By Modupe Gbadeyanka
The United Nation Children’s Fund (UNICEF) says it will vaccinate almost 30,000 children this week against potentially deadly measles in drought-hit Somalia.
The agency said many of the children were displaced by a searing drought and would be vaccinated against measles in an emergency campaign in Baidoa, a town at the heart of one of Somalia’s hardest-hit areas.
Many of the children have never been immunized before – they come from remote areas health workers often cannot reach because of a decades-old conflict that has ravaged the impoverished country in the Horn of Africa.
So far this year, almost 5,700 cases of suspected measles have been reported across the country, more than the total number of cases in 2016.
Measles, a viral respiratory infection that spreads through air and contact with infected mucus and saliva, thrives in congested, unsanitary displacement camps, which have mushroomed across the town and surrounding areas.
More than 100,000 people have come to Baidoa in search of assistance, including at least 70,000 in March alone.
“Among vaccine-preventable diseases, none is more deadly than measles,” said Steven Lauwerier, UNICEF’s Representative in Somalia. “And we know only too well from the 2011 famine that measles, combined with malnutrition and displacement, is an especially lethal combination for children.”
The threat of famine once again looms large over Somalia.
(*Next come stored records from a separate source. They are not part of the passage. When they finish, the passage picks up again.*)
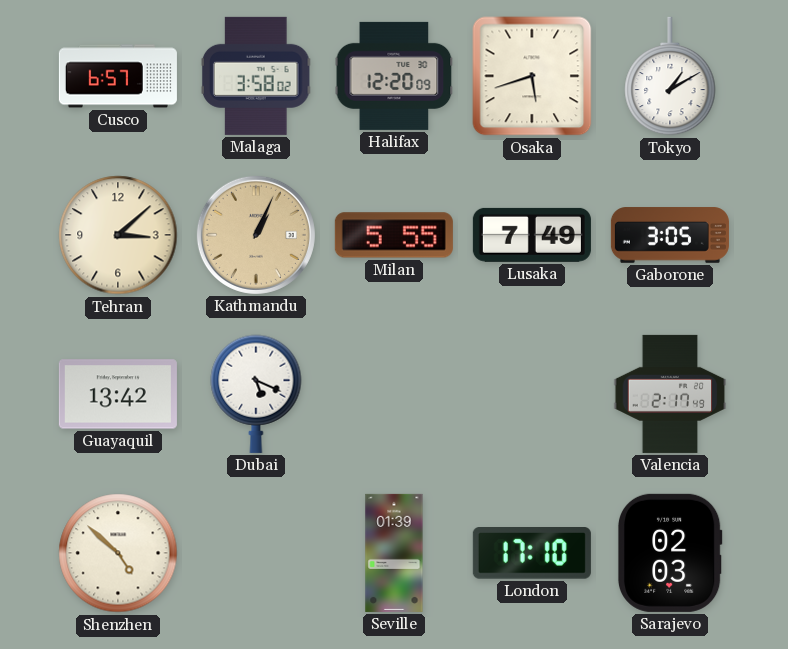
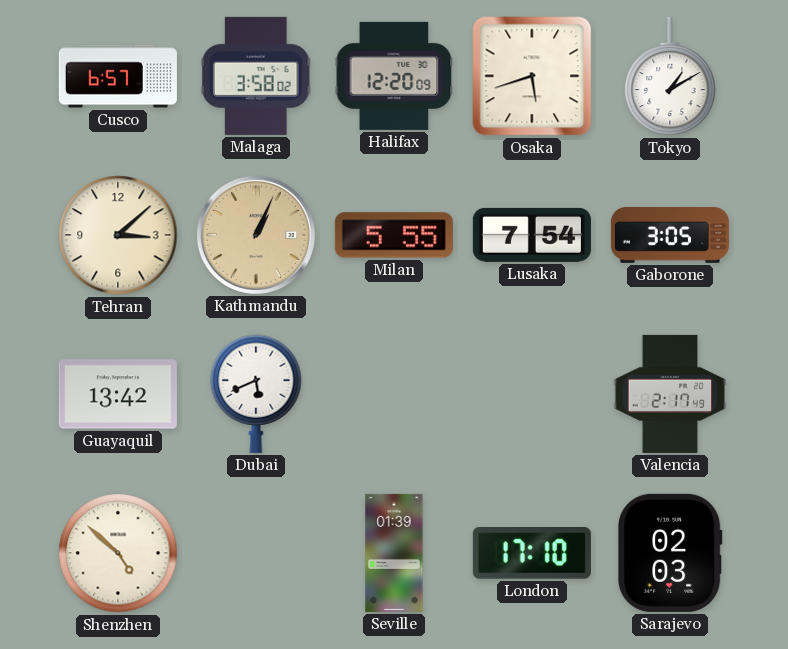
Lusaka: 7:49 -> 7:54
Dubai: 5:19 -> 5:41
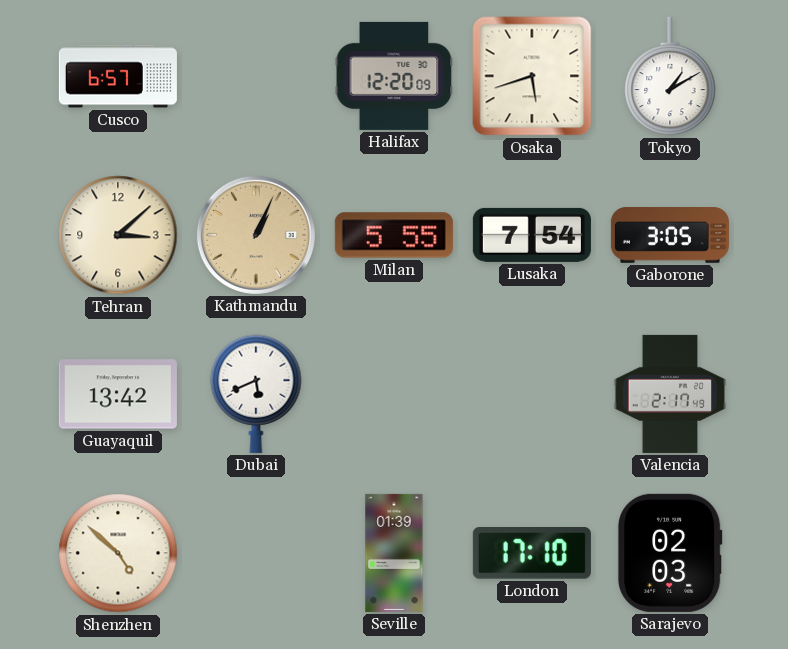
Malaga: 3:58 -> none
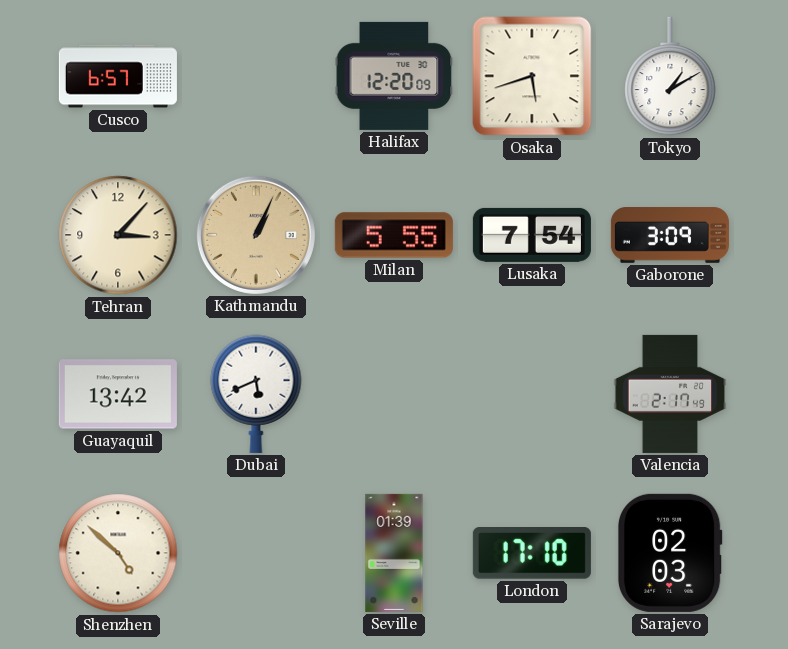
Tehran: 3:08 -> 3:07
Gaborone: 3:05 -> 3:09
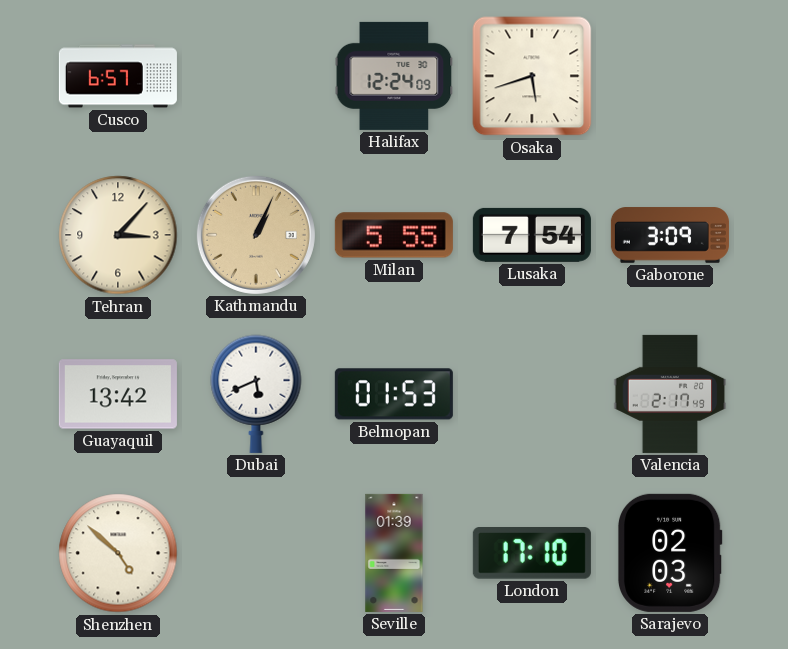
Halifax: 12:20 -> 12:24
Tokyo: 1:10 -> none
Belmopan: none -> 01:53
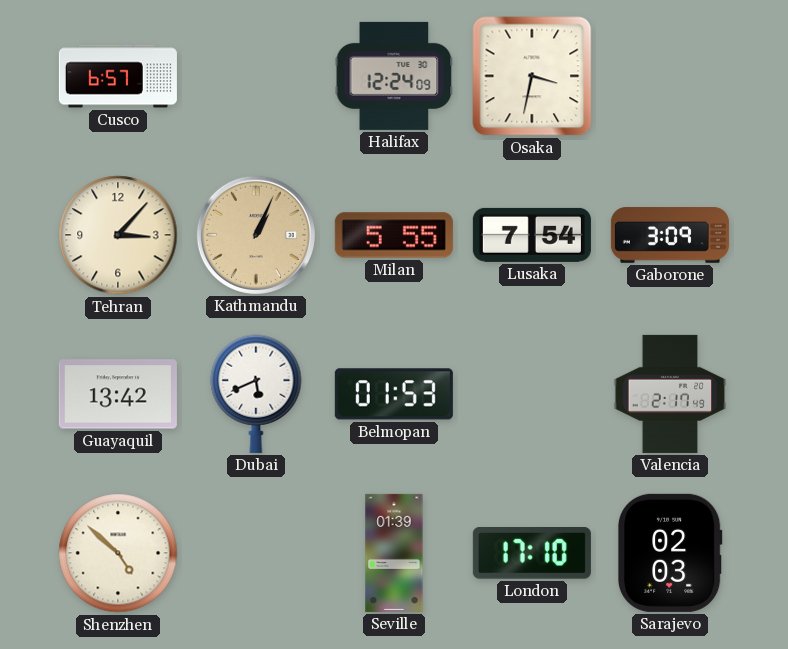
Osaka: 5:42 -> 3:32
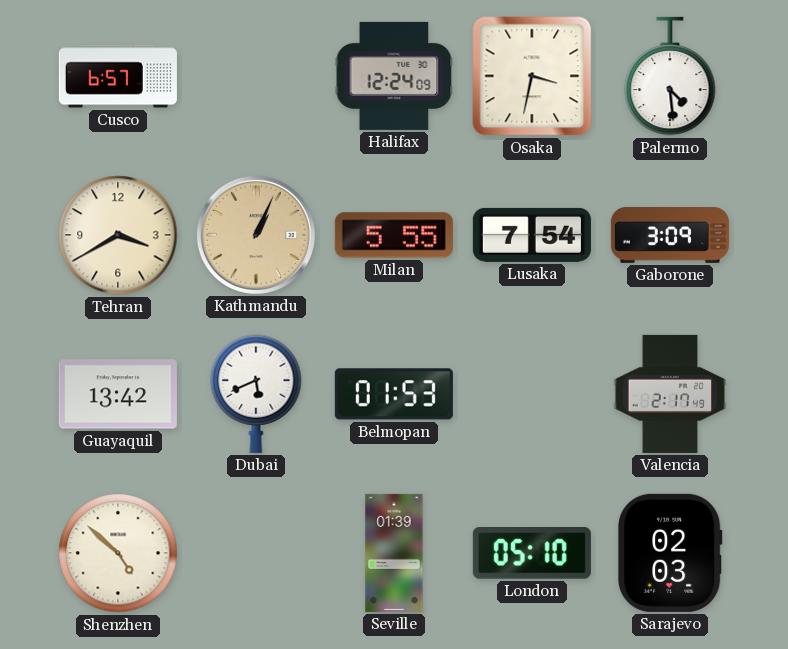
Palermo: none -> 4:29
Tehran: 3:07 -> 3:40
London: 17:10 -> 05:10
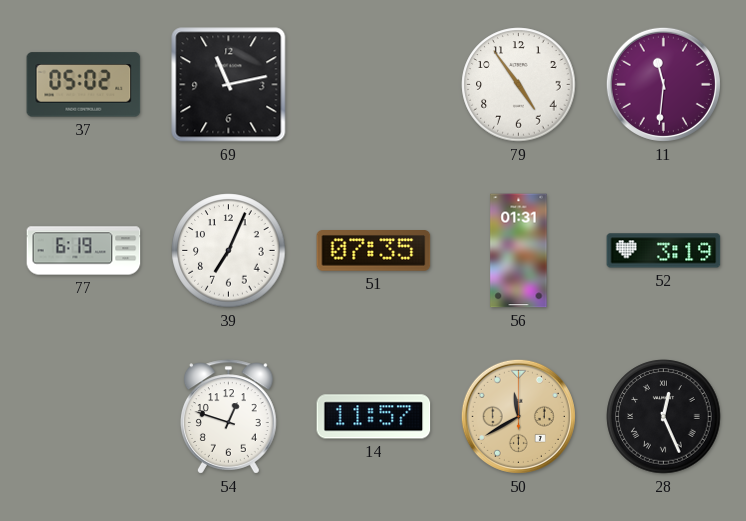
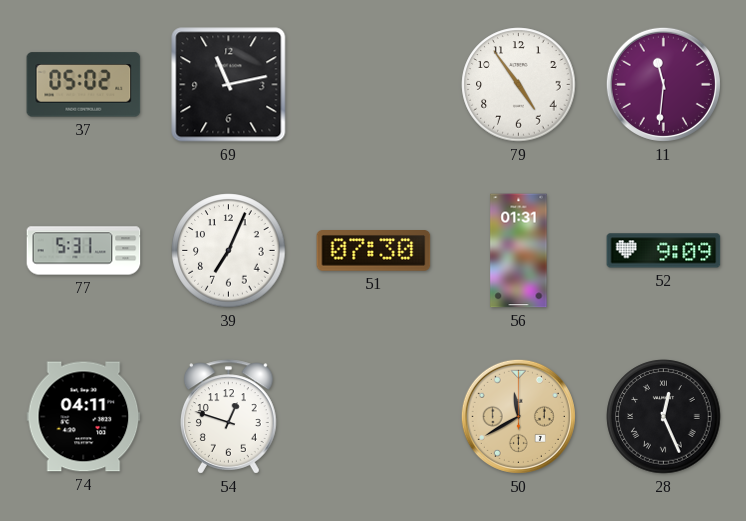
77: 6:19 -> 5:31
51: 07:35 -> 07:30
52: 3:19 -> 9:09
74: none -> 04:11
14: 11:57 -> none
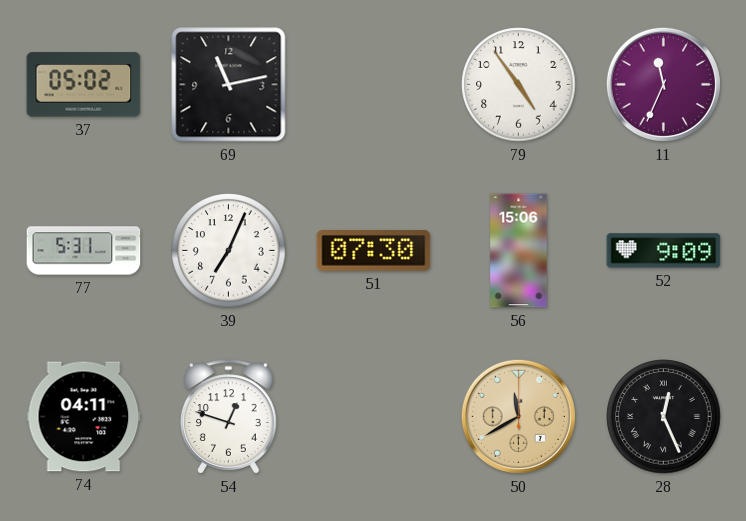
11: 11:31 -> 11:34
56: 01:31 -> 15:06
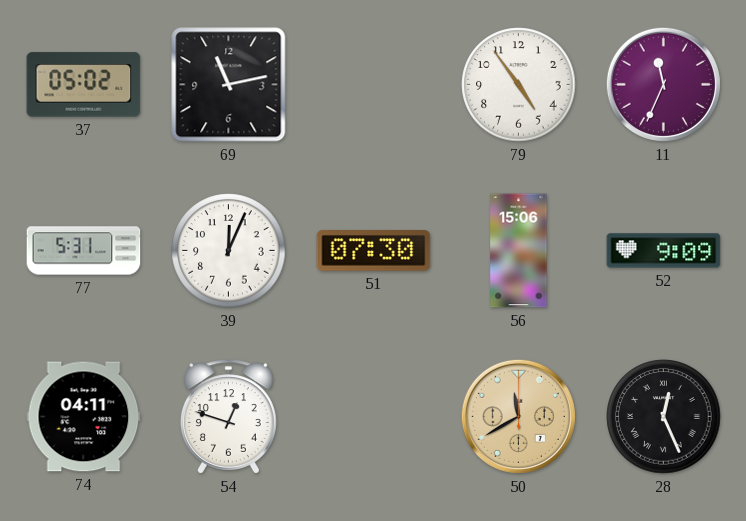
39: 7:04 -> 12:04
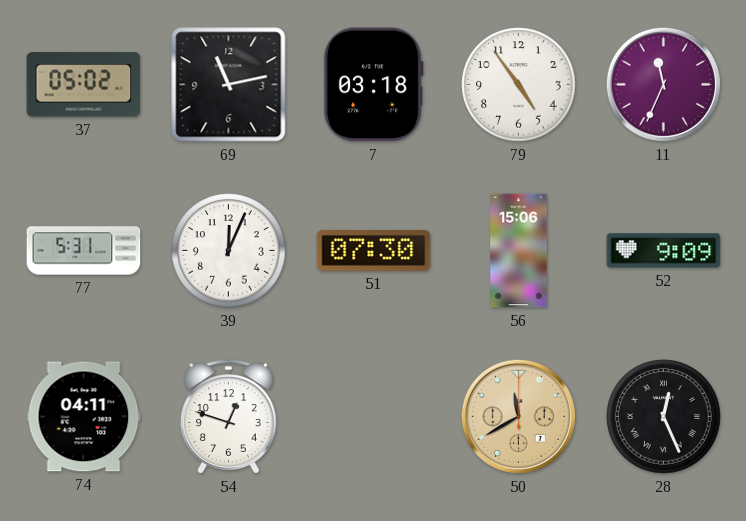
7: none -> 03:18
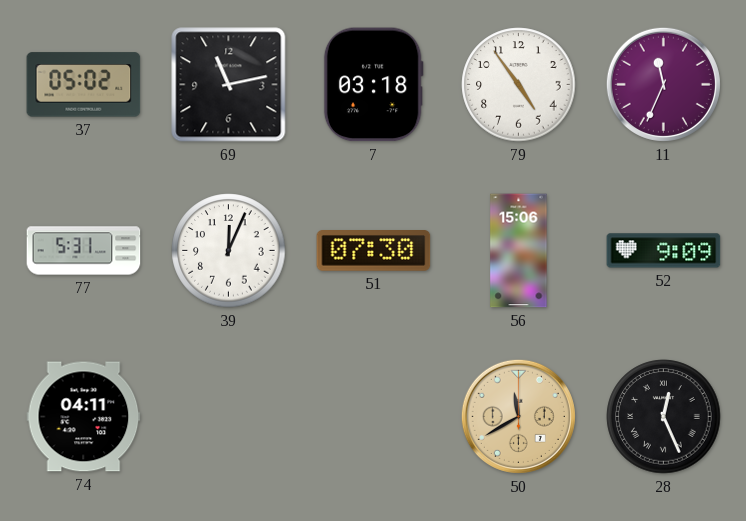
54: 12:48 -> none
Over half the population is acutely food insecure, water-borne and infectious diseases like cholera and measles are spreading, and up to a million children are, or will be acutely malnourished this year, with one in five requiring life-saving treatment.
“The only way to prevent sickness and death from measles is to make sure all children receive the vaccine. A child suffering from severe acute malnutrition is nine times more likely to die from a disease like measles than a healthy child. We have no time to lose,” Lauwerier said.
The Baidoa campaign is part of an effort to vaccinate about 110,000 displaced children below 5 years old in hotspots across south central Somalia, plus 250,000 children in Somaliland, against the deadly contagious disease, by the end of May. Conducted in partnership with the Ministry of Health, WHO, and several non-governmental organizations, it also includes a vitamin A supplement to boost immunity as well as de-worming tablets.